In fact, that's really been my issue with this game. I feel like I've been lambasted straight to hell and back again, for a lot of stuff that arguably wasn't my fault. I've been bitched out for turning on Brenda and Chelsea, because apparently I should have stuck with them and been ditched later on down the line because they were all orgasmy over you. I've been bitched out for turning on the alliance of six, and believing that Brenda and Chelsea were turning on me. Well, 'scuse me for getting lied to. My bad.
I think what bewilders me the most is that everybody immediately took the fact that I didn't really give half a damn about strategy (or anything else) and used that as an excuse to just treat me like shit. People took a pretty perverse pleasure in letting me know how much I suck and how much they hated me, even though it was hardly news to me. I was fully aware of how badly I sucked, and the fact of that matter is I wasn't even trying not to. Which isn't to say I was useless. Anthony, you bitched about all of the effort you put into challenges. Well, I put in my fair share, and I was certainly more useful than quite a few people on our tribe, but that didn't stop you from calling me worthless after Brenda left. I also took a lot of shit for being a "lying deceiving ****waffle, but in fact, I only ever targetted people who I'd heard were planning on voting for me. Did I make a mistake on that front? Maybe. Again, if I did, it's because people were lying to me, and presenting a logical and rational case that I had no good reason not to believe. Given how little I actually did before I was voted off, the treatment I received in return was pretty damn harsh.
However, I will openly admit that I probably deserve all of the shit I took during my resurrection, (which I didn't ask for, or even want, for the record.) I figured that if I had already suffered through the bitching and insults that I got from everybody assuming I was a psychotic bitch, I wasn't gonna be changing anybody's mind, so I might as well have the fun of actually being one for a while. So I went out there with the express goal of telling as many lies and/or brutal truths as I possibly could within the brief timespan I had. That was essentially trolling on my part, so I totally had that coming to me.

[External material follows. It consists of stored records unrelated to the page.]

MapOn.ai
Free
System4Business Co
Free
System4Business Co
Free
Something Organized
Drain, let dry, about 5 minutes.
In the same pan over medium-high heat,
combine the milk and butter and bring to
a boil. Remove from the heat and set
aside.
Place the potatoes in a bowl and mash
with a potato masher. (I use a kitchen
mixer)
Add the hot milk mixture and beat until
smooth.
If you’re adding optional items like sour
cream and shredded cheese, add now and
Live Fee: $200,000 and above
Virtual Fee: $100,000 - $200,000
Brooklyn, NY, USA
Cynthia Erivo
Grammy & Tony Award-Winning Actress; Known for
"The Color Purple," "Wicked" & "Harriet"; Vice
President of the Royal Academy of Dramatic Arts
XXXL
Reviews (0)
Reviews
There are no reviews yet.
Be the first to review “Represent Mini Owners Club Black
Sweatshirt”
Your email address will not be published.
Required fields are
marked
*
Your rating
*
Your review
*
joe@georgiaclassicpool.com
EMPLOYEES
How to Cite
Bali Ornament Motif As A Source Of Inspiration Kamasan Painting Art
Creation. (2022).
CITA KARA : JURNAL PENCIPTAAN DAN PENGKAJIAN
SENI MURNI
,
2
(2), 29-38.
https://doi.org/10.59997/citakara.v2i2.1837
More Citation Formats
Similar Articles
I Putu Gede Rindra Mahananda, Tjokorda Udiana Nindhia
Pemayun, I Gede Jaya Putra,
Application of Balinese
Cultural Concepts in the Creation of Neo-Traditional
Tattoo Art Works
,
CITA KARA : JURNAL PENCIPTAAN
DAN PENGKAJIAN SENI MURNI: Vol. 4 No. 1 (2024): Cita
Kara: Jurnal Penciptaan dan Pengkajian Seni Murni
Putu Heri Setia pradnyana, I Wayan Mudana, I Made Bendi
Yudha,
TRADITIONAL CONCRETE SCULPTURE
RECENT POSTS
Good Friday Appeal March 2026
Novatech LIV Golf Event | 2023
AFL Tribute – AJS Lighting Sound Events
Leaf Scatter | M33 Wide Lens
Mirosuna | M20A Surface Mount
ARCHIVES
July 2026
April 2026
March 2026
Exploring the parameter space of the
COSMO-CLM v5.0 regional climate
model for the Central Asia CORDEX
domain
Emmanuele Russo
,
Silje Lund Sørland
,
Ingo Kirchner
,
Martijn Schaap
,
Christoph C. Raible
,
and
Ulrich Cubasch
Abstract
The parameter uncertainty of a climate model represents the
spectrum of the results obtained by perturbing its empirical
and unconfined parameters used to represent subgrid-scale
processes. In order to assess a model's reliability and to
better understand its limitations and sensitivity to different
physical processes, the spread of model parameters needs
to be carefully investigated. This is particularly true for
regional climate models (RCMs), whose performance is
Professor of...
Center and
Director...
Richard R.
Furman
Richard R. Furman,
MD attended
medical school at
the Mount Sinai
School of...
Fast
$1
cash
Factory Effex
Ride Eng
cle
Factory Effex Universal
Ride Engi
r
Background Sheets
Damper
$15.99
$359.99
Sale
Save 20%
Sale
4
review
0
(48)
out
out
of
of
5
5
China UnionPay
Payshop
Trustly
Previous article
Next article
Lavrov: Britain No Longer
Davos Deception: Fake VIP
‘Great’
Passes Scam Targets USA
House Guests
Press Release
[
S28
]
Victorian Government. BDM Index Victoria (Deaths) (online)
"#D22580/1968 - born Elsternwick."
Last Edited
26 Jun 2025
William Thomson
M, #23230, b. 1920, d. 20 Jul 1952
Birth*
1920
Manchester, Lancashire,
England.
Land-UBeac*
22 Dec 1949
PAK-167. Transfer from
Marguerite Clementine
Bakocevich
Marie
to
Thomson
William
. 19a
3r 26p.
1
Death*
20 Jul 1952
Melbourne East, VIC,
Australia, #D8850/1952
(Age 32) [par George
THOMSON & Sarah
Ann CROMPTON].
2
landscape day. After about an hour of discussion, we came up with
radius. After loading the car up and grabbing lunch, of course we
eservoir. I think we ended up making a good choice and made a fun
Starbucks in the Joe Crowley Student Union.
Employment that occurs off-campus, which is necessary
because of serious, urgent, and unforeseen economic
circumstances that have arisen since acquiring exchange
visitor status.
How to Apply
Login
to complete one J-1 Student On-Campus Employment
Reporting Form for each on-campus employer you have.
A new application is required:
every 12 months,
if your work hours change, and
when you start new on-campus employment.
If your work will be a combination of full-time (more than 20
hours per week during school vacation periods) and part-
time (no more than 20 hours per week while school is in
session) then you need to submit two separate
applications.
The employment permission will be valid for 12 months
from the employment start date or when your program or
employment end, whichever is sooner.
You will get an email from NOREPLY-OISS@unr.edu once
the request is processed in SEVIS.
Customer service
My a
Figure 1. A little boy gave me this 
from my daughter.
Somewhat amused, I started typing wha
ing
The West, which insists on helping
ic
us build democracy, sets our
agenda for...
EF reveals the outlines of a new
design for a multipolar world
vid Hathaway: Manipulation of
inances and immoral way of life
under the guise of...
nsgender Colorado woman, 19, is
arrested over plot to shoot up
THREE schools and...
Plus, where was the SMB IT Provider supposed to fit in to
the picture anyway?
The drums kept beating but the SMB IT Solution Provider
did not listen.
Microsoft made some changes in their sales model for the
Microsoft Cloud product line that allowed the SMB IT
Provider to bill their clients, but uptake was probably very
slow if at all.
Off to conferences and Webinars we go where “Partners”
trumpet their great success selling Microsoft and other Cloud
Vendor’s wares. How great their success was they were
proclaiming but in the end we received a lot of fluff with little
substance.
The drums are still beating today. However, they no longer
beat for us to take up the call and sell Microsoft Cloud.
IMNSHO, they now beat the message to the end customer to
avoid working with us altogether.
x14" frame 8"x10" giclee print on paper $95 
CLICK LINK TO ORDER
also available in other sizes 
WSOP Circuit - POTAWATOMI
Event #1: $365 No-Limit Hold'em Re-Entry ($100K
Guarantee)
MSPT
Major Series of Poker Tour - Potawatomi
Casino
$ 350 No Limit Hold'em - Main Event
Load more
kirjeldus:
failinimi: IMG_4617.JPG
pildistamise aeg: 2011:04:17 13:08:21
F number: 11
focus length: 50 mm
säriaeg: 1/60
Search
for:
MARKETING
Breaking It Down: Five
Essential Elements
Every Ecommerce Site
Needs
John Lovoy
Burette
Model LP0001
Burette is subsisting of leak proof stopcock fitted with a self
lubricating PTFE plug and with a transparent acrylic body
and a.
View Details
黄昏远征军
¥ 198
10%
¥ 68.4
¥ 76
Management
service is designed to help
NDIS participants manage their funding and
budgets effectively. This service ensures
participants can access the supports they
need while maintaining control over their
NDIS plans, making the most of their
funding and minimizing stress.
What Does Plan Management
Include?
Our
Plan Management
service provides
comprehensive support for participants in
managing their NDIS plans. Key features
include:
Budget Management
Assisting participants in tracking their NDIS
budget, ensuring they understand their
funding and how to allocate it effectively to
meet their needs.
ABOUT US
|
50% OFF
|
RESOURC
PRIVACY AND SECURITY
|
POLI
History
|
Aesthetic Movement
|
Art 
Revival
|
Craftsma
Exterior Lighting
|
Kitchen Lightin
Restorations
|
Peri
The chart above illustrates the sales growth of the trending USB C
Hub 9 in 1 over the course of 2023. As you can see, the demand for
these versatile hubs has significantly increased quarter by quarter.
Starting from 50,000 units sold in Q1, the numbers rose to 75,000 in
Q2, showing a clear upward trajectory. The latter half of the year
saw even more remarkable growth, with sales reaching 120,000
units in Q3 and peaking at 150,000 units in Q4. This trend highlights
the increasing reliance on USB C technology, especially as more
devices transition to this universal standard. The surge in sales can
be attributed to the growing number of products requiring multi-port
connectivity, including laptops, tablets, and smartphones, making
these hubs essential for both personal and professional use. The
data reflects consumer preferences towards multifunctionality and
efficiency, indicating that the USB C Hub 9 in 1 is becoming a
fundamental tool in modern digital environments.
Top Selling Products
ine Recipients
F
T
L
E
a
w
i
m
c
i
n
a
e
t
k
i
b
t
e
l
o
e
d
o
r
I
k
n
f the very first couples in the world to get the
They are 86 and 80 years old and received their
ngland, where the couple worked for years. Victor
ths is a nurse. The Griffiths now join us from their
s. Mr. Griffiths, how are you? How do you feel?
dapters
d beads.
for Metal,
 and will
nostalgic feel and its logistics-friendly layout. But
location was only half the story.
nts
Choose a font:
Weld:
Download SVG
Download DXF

And, really, that's all I have to say. I don't doubt that my little speech will provoke its fair share of eyerolls, and everybody's still gonna think I'm a bitch no matter what. I don't really care, at this point. I retired for a reason.
With regards to the two of you... well, I'm honestly not that interested in asking you guys to vie for my vote, because, quite frankly, I don't think either of you particularly care if you get it.
So, I'd like for you guys to pick a song (you don't have to include a video if you don't want to) for each juror, with a short explanation of why you think it fits them. Also, please promise me that if either of you ever has access to a time machine, you'll go back to August and tell me not to play this damn game.